Kicking TypeScript’s Tires - mariusc
http://blogs.adobe.com/bparadie/2012/10/21/kicking-typescipts-tires/

======
evincarofautumn
“Sadly, Adobe has missed to provide a language specification for ActionScript
and for that reason never really made the list of what I consider well-
designed programming languages.”

I develop an ActionScript-to-JavaScript compiler. The lack of a spec wouldn’t
be so bad if the reference implementation (Flex/ASC) were any good. There are
innumerably many bad things about ActionScript-the-implementation that make
ActionScript-the-language seem a lot worse than it is. Maybe I’ll blog about
them sometime. Even at that, I’d rather write a web application in AS3 than in
TypeScript. And soon I’ll be able to. :)

“I am in particular interested in Array, because Arrays turn everything you
put into them into untyped Objects. In ActionScript Vectors are therefore a
better choice.”

ActionScript “Vector.<T>” is not statically checked—by Adobe’s compiler,
anyway.
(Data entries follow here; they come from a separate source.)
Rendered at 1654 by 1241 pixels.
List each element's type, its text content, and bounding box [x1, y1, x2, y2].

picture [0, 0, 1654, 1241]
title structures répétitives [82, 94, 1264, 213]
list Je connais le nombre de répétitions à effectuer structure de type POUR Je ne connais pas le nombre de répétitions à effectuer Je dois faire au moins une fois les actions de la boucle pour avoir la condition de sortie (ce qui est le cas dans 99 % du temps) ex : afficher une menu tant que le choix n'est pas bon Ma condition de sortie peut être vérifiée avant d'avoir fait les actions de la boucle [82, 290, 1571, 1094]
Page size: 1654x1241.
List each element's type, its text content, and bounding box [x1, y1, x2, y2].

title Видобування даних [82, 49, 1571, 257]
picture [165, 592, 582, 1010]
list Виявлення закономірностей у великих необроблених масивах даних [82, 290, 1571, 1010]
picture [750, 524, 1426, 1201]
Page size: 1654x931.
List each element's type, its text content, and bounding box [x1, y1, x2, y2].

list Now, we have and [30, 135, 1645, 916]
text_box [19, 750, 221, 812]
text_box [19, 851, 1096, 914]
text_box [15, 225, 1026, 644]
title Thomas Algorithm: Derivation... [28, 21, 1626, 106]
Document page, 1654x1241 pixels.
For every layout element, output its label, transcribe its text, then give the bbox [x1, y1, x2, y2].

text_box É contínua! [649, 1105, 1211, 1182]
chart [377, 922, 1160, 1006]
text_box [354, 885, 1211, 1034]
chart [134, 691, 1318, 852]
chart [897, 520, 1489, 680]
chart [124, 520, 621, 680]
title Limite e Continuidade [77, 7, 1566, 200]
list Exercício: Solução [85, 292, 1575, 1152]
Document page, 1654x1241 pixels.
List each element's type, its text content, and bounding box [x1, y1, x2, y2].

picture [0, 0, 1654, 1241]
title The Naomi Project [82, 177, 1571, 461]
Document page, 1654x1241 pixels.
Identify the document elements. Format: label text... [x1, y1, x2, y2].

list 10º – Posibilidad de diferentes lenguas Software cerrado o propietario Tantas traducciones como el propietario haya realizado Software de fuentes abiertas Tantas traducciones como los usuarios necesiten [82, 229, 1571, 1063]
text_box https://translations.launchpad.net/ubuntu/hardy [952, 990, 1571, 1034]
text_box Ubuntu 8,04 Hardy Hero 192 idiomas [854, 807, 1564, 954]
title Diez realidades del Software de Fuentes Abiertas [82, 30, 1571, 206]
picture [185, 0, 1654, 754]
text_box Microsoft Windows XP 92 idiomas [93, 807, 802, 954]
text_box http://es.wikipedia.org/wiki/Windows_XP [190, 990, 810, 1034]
Inserting an element of the wrong type fails at runtime with an
abstruse error message.

The problem with these languages really is their dynamic typing; type
annotations don’t buy you anything if you can’t make semantics-preserving
transformations because someone can (and will) use dynamic features.
TypeScript had a chance to be innovative, but I suppose Microsoft figured that
static typing just doesn’t market well to JavaScript developers.

------
euroclydon
Where I'm at as a JS developer, I'm looking for three things when I start a
new project:

1) A object oriented system with "compiler" - currently I use the Google
Closure Compiler and JsDoc style data annotations. It's basically a robust
linter. For real OO, I use Resig's class implementation, but I'm not aware of
any tools that support it for linting or "compiling". TypeScript is a
potential breath of fresh air.

2) Something to cut down the boilerplate required to bind JS objects to the
DOM. I've read most of the angular docs, but haven't had the chance to do a
project using it yet. It will be interesting to see how long before there is a
TypeScript import file for angular. I'm not holding my breath because I
foresee competing ecosystems emerging.

3) A browser homogenization library. This isn't a big deal, just use jQuery or
limit support for legacy browsers and use jQlite.